Last week I found an interesting piece by Michael E. Lewitt shortly after the Bear Stearns fiasco last Spring.  As an industry insider, Mr. Lewitt provides a fascinating look behind the scenes.  He points to short sightedness, excess leverage in unregulated activities (sounds like Enron’s off the books accounting, doesn’t it?), as well as a narrowly focused notion of fiduciary duty as part of the problem.  The structural problems we’re facing, he says boil down to “bad economic policies and bad political values.”

The blame game will no doubt continue for the next 18 months or more while our policy makers in Washington, including the new administration, figure out what to do.  If Enron and Worldcom have us Sarbanes-Oxley, you can be sure that this debacle will bring additional regulation and oversight too.  It’s merely a question of when.

So what does all this stuff on Wall Street have to do with Main Street and your day-to-day business activities?  Well, it’s food for thought on several fronts:

1.  To what extent is your business turning a blind eye to the ethics of certain profitable activities?  Is overconfidence creating a business blind spot?  Relying, for example, on lax enforcement of certain regulations or the fact that there are no regulations can backfire.  Being accountable to a government regulator is no fun.  But having one look over your shoulder and help you make business decisions, as AIG is about to find out, is even less fun.  Yet, that’s exactly what happens in deferred prosecution agreements.  Big Brother won’t prosecute, but in exchange they become your business “partner” until there is sufficient confidence that you have the necessary systems in place to “do the right thing.”

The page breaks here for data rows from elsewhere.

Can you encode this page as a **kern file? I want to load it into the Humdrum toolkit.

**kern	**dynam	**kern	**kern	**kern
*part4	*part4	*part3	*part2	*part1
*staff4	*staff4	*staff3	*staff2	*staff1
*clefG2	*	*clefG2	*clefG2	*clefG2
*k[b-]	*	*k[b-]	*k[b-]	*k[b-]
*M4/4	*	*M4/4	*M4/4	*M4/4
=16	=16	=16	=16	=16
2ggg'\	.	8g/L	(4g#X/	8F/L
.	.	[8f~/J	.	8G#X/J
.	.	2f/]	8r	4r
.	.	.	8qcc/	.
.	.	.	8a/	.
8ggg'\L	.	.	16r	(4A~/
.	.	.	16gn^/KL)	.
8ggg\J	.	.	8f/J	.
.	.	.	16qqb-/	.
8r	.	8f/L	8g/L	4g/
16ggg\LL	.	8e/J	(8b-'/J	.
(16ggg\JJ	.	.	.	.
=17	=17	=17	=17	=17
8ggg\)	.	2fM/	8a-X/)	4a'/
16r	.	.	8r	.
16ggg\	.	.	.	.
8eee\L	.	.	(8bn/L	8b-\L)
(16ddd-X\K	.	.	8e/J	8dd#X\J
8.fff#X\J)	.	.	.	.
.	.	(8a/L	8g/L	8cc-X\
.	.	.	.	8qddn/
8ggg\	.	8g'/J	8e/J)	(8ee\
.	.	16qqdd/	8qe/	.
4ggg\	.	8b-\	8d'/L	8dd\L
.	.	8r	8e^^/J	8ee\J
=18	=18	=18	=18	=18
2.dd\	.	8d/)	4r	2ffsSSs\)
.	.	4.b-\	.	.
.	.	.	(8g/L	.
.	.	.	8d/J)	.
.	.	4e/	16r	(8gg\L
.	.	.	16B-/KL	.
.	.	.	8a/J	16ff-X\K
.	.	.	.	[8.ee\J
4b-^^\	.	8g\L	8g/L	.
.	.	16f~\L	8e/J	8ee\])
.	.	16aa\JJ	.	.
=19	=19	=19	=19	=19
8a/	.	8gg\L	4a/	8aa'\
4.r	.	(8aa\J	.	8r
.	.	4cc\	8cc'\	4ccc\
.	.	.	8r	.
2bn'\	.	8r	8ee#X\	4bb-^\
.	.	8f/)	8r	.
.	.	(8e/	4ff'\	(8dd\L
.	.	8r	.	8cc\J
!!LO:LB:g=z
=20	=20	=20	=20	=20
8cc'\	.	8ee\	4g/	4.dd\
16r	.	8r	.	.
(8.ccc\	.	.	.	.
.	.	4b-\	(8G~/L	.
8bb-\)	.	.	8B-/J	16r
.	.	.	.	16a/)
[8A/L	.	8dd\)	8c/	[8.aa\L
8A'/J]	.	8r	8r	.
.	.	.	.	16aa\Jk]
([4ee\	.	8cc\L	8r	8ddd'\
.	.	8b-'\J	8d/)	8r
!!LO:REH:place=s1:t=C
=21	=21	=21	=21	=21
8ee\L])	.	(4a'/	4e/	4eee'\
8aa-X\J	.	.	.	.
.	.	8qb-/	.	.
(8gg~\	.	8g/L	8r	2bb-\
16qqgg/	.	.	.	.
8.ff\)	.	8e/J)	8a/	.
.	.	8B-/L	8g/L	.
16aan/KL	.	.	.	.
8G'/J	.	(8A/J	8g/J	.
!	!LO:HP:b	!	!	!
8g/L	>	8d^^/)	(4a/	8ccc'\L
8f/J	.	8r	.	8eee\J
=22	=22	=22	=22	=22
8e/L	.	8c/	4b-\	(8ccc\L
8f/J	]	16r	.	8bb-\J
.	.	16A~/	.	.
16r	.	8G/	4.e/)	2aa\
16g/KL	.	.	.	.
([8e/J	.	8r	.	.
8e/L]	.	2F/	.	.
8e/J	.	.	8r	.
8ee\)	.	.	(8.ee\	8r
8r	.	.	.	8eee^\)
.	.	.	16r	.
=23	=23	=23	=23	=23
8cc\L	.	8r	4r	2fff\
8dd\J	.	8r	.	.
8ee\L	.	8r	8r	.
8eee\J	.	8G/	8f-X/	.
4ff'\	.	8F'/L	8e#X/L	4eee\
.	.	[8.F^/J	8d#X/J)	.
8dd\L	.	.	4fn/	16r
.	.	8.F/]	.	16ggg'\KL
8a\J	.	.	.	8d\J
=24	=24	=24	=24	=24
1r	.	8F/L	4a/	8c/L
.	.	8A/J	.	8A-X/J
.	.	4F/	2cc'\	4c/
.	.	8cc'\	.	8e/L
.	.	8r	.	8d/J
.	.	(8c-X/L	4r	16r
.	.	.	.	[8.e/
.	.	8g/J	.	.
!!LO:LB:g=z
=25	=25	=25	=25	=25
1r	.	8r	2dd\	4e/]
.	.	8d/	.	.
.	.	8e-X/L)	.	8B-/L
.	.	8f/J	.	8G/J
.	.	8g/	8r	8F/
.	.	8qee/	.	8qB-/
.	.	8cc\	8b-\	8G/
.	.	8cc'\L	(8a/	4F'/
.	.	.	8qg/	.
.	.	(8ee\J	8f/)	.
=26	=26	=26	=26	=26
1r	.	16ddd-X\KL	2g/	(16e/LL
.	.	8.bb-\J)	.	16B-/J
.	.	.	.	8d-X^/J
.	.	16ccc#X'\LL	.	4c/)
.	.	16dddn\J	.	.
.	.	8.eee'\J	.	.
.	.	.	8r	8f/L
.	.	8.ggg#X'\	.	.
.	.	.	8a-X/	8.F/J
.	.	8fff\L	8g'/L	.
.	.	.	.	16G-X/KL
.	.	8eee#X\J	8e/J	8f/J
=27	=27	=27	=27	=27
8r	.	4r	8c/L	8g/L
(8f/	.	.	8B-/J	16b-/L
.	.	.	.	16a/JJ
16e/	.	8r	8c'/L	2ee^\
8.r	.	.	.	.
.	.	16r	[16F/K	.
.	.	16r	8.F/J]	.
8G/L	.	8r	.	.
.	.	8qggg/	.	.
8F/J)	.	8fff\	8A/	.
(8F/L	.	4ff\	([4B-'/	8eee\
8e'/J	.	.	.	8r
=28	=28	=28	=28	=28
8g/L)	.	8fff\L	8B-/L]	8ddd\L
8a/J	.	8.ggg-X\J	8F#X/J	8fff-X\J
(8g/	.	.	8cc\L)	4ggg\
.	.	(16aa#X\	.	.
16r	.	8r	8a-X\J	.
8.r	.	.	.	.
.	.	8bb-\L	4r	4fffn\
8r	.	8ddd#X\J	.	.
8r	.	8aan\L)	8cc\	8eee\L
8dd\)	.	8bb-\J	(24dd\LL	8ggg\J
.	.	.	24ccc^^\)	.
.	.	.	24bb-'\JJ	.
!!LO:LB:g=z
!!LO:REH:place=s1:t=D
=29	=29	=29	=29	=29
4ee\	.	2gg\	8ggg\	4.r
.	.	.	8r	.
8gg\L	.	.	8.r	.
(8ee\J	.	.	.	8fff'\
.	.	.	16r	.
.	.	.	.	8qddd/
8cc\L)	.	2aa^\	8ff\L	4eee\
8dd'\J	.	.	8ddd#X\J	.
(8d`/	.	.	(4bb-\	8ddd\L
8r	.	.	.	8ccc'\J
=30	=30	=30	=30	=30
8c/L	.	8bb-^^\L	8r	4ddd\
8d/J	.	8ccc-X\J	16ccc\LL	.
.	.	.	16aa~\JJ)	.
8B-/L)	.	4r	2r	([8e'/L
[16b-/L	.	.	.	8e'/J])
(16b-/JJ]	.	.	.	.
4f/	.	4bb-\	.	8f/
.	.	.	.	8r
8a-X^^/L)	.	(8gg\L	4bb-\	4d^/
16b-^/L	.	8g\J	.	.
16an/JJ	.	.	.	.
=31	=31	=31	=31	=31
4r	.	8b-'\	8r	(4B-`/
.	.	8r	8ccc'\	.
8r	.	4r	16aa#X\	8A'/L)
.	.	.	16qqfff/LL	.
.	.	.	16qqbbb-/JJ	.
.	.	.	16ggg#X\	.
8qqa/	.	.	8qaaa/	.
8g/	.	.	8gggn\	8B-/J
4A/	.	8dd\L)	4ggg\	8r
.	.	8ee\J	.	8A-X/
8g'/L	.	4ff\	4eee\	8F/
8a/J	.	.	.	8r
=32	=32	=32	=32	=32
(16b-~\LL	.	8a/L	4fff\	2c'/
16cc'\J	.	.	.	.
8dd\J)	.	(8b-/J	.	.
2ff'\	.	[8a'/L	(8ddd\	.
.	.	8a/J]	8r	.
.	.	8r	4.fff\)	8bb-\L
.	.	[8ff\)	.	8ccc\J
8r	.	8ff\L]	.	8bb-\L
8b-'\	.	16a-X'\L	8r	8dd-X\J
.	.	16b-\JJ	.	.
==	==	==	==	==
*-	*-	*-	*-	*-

2.  To what extent are lawyers giving their clients the green light on whatever they want just to keep the clients happy and make a few bucks?  Take for example the case of the alleged Ernst & Young tax shelter fraud:  Wealthy clients asked friendly law firms to write opinion letters assuring them that their tax shelters were “likely” to survive scrutiny if the IRS challenged their legality.  One big firm lawyer has already pleaded guilty to tax fraud charges, another has paid the IRS $39.4 million to avoid criminal charges and his lawyer says his client and the accounting execs were “only guilty of greed.”  He makes it sound like a temporary head cold instead of the character flaw that it is.

3.  To what extent is your business tying compensation to short-term performance and encouraging risky behaviors that jeopardize long term stability?  Take a moment to stand back and examine your business policies and the behaviors they are driving.  Could they be improved to better align company actions with sound business practices and good decision making.

Let’s keep the bubbles in the tub.

 

*Mr. Bubble is a registered trademark of Ascendia Brands.